### EXERCISE REQUIREMENTS
(a) Return the part of the post on comparing Unicode strings with listutils that opens with the words containing "I’ve updated the" and closes with "ldiff = new ListDiff(args[0],args[1])", copied word for word.
(b) Answer these questions from the post on comparing Unicode strings with listutils, one line each:
(i) Which version of listutils added direct support for comparing Unicode strings?
(ii) How long is each String in the resulting comparisons?
(iii) Which file's complete computation does the post show?
(c) Continue the post on comparing Unicode strings with listutils from the point where it stops.

### DOCUMENT

****************************************

Comparing Unicode strings with listutils 1.1.0
28 Mar 2016Yesterday, I pushed two gists that use the listutils
package to compare strings. Since a Unicode string can by definition be considered a sequence of Unicode code points, I’ve added direct support for comparing Unicode strings with version 1.1.0 of listutils
. Instead of supplying two lists of objects, give the ListDiff
class two Unicode strings. It creates a list of Unicode code points from each String. The resulting comparisons (including SCS and LCS) are lists of Strings, where each String is one code point long.
I’ve updated the gists to use this new version of listutils
, and the result is pleasantly concise.
For lcs.groovy, the complete computation is
ListDiff ldiff = new ListDiff(args[0],args[1])
println ldiff.lcs.join("")

****************************************

Collected data entries:
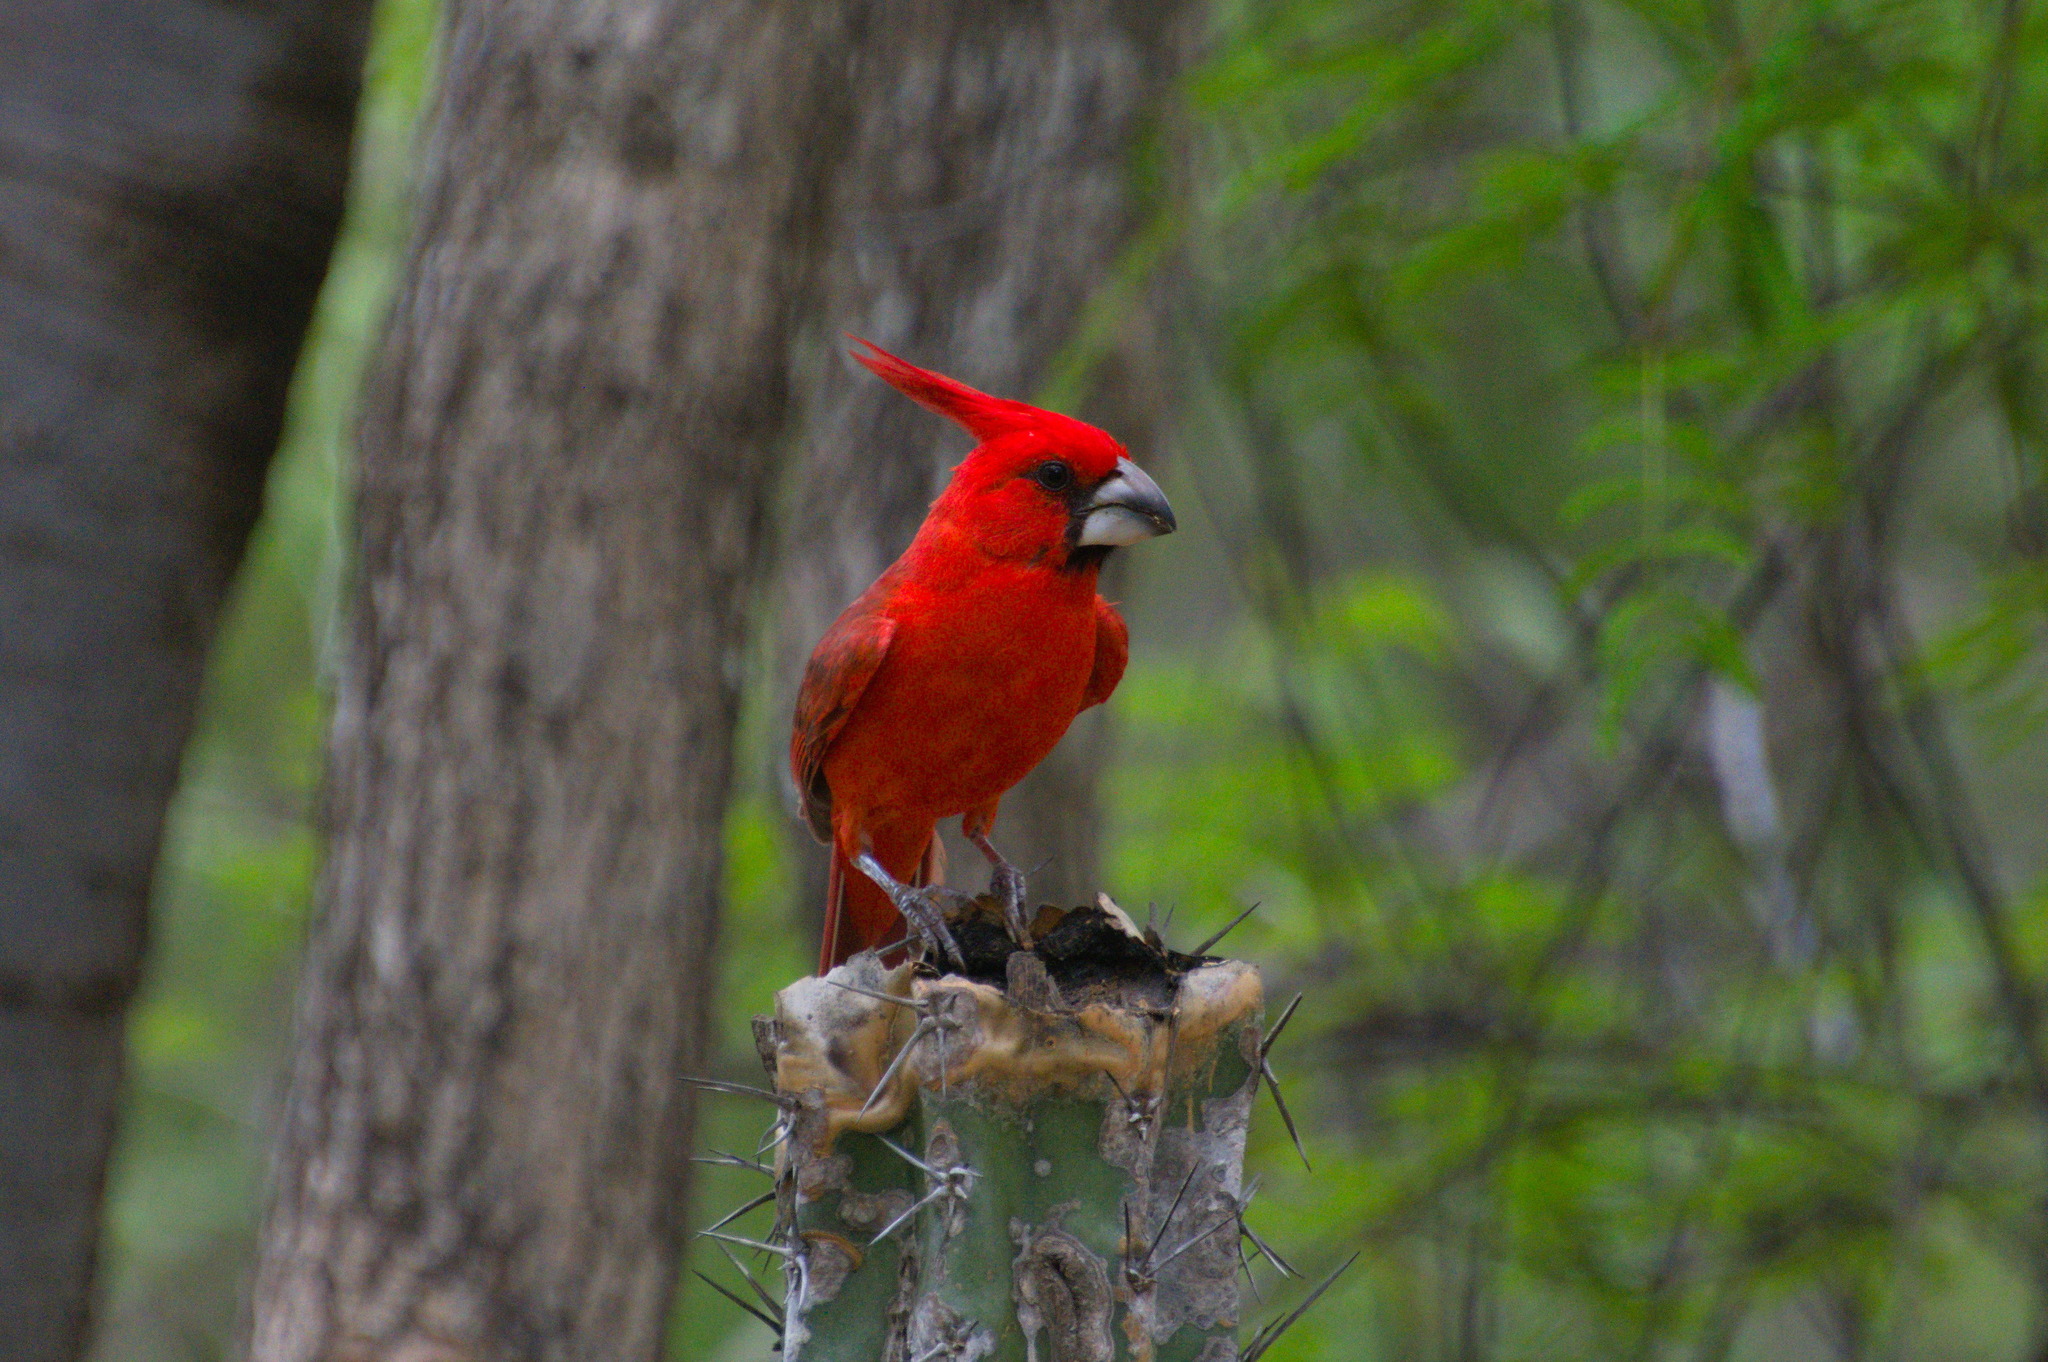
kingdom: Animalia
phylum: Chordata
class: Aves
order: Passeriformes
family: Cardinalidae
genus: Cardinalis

****************************************

### EXPECTED RESPONSES
(a)
I’ve updated the gists to use this new version of listutils
, and the result is pleasantly concise.
For lcs.groovy, the complete computation is
ListDiff ldiff = new ListDiff(args[0],args[1])

(b)
(i) Version 1.1.0.
(ii) One code point long.
(iii) lcs.groovy.

(c)
For scs.groovy, the parallel lines are
ListDiff ldiff = new ListDiff(args[0],args[1])
println ldiff.lcs.join("")
If you favor still more conciseness over legibility, of course you could combine either of those into a single line in groovy, e.g.,
println new ListDiff("listutils package v 1.1" , "listutils version 1.1").scs.join("")
will print
listutils package version 1.1
listutils
works on whatever you give it. If you want any form of Unicode normalization, apply it before passing the string to ListDiff
.